Gattari da legare: Che cosa c’è in un nome?
Nella Bibbia, Dio dà ad Adamo il compito di nominare gli animali, affidandogli così il dominio sulle altre creature.
Ora, se il nostro progenitore si inventa il nome “ornitorinco”, io posso benissimo chiamare un gatto “Figlioteodora” o “Seitaleequaleatuamadre”.
La necessità di dare un nome a tutti i gatti è dettata non dal bisogno di stabilire la mia signoria, del tutto illusoria, bensì per semplificare il loro dominio su di me: devo tenere il conto di quanti hanno bisogno di medicine, di una razione extra di cibo, di una nuova cuccia.
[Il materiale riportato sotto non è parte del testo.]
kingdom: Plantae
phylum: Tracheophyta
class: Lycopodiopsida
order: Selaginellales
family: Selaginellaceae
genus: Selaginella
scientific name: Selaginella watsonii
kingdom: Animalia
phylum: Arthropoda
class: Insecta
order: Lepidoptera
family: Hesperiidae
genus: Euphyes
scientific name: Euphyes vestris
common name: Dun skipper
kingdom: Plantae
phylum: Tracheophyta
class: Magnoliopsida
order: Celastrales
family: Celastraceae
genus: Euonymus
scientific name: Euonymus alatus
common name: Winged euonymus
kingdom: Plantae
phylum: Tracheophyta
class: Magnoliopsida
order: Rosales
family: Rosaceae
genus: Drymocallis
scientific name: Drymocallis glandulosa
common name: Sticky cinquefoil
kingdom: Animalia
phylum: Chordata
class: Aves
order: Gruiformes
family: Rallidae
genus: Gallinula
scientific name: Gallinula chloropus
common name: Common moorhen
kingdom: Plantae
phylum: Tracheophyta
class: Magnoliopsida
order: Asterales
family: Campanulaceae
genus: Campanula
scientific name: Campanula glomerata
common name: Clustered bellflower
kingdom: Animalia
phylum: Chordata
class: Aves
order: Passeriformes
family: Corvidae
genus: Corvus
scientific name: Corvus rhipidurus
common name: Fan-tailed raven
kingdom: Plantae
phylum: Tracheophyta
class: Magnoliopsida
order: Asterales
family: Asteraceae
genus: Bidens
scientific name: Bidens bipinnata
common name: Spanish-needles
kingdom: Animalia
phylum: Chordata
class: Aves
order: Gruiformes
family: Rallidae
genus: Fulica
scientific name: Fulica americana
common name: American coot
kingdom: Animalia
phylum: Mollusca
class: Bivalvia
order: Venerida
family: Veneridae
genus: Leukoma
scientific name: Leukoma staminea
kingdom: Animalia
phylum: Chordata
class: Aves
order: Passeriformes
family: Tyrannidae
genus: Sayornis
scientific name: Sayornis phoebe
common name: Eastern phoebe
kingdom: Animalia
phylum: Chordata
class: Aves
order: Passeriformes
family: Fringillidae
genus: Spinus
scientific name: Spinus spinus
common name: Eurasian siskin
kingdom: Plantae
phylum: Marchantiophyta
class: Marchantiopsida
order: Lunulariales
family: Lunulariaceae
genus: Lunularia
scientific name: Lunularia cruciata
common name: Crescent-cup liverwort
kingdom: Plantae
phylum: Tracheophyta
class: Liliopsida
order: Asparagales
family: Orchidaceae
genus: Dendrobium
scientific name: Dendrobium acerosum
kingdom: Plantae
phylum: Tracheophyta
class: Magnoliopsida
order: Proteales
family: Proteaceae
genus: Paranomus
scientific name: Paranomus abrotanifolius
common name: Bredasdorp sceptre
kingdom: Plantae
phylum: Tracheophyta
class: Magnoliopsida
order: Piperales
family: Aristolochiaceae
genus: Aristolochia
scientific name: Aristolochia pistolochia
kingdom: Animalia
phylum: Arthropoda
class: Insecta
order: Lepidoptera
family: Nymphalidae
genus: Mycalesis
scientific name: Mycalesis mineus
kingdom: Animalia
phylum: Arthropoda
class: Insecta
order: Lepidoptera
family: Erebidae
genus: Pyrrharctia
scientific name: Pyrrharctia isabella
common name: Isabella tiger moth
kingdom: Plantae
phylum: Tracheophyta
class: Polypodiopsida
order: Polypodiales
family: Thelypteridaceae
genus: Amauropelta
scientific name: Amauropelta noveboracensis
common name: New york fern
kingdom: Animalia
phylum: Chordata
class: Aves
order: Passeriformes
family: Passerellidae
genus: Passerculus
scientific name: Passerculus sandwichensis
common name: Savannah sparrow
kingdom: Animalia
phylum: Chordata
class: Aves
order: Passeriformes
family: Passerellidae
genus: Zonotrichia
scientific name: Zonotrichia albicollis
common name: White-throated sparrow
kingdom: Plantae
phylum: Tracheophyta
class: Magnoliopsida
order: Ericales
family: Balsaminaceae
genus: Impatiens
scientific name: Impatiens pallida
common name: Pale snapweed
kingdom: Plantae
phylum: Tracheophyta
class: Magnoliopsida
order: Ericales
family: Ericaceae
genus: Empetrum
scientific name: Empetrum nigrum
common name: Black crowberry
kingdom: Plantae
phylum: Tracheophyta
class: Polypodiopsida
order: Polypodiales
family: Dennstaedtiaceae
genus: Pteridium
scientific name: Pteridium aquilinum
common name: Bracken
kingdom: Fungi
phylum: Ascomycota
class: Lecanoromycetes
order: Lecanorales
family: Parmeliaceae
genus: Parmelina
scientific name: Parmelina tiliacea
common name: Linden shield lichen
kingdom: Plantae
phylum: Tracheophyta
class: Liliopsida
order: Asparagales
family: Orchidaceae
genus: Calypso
È il servo che dà un nome al padrone.
Inizialmente, i nomi scelti erano carini, brevi e, soprattutto, poco ridicoli. Perdevo tempo nella loro scelta. Con l’incremento del numero di felini, scema la mia pazienza nell’assegnare nomi di Muse e divinità elleniche, e vengono tutti indicati per loro caratteristiche particolarmente evidenti. Se prima potevo avvicinarmi al micio con un elenco di nomi, letto ad alta voce nell’attesa di un gesto d’assenso del “battezzato”, adesso sono molto più sbrigativa.
Ripenso con imbarazzo alle mie critiche a chi dava nomi tipo “Nero” e “Batuffolo”, ma lo supero in assenza di fantasia. Alla fine, mi ritrovo con gatti dai nomi lunghissimi e assurdi, in parte giustificati dalla mia superstizione, che si presenta solo quando si parla di felini: se non do loro un vero nome, non stabilisco alcun primato umano su di essi, e rimarranno liberi di vivere tranquilli. Anche se lo scotto è un nome ridicolo e chilometrico. Adesso vi lascio, perché qui ha piovuto tantissimo e Zampettaposterioreclaudicante e Occhiettiperennementecisposi sono venuti a pranzare solo adesso.